The performance of different methods is shown in Fig. 9. In category one, our method achieves comparable accuracy with the work of Yang et al. [39] which achieved the best accuracy in category one in this challenge. In category two, our work still achieves similar performance with that of Yang et al. [39], but is less accurate than the work of Xiao et al. [37], which achieved the highest accuracy in category two in this challenge. It is worth noting that in category two, [37] uses temporal information to track the landmark points. By considering the relationships between facial landmark points in neighbouring frames, the performance of our method is likely to be further boosted. Even though temporal information is not used in our work in category three where videos are recorded under arbitrary condition, such as videos with occlusions, large pose variations, and sudden changes in expressions, our method greatly outperforms the work of Yang et al. [39] and that of Xiao et al. [37], and achieves the highest accuracy.

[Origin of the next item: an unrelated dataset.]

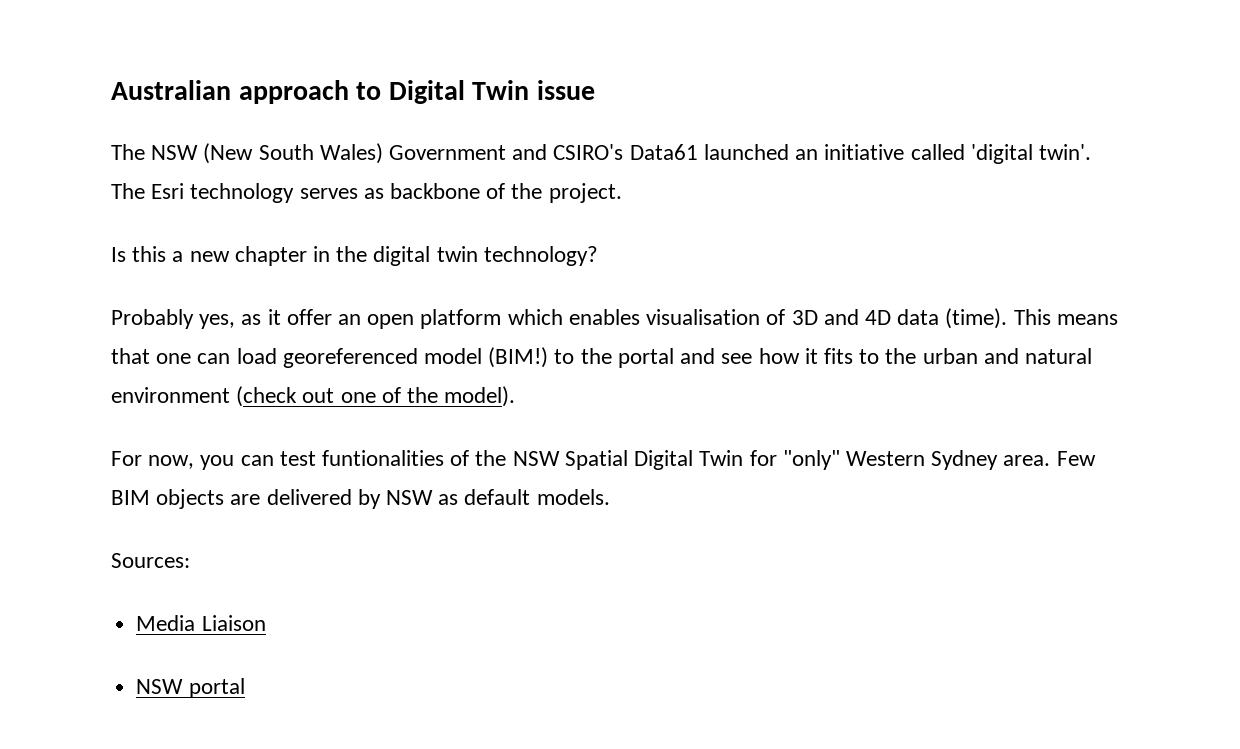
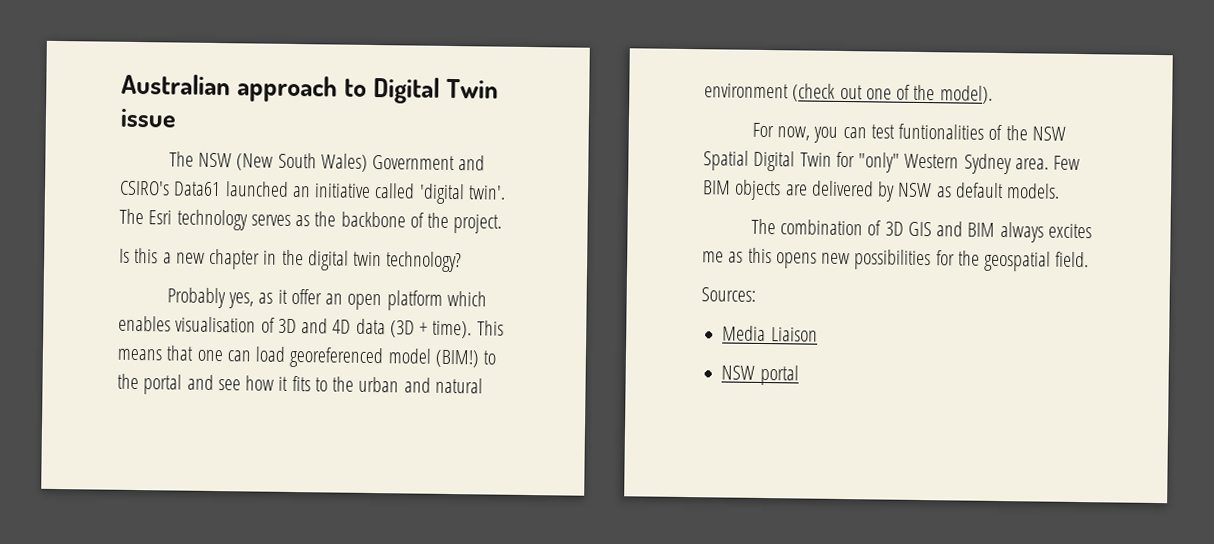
(384, 193) none -> [314,211,337,227] the
[945,308,1008,329] (time). -> [389,320,473,339] (3D + time).
(610, 497) none -> [750,218,1092,243] [702,247,1090,272] // The combination of 3D GIS and BIM always excites me as this opens new possibilities for the geospatial field.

The performance of our method on 300-VW further demonstrates the effectiveness of our method for facial landmark points detection.

Fig. 9.
figure 9

Performance comparisons of different methods on 300-VW challenge (Best viewed in color)

5 Conclusion

We propose a multi-columns coarse-to-fine CNN framework for facial landmark points detection, and such strategy demonstrates good performance on publicly available datasets. In future, we will apply the proposed method for video based face alignment, i.e., use the output of previous frame as a rough estimation of next frame, and use local CNNs to fine-tune the landmark points. Further, the proposed framework can also be applied for pose estimation.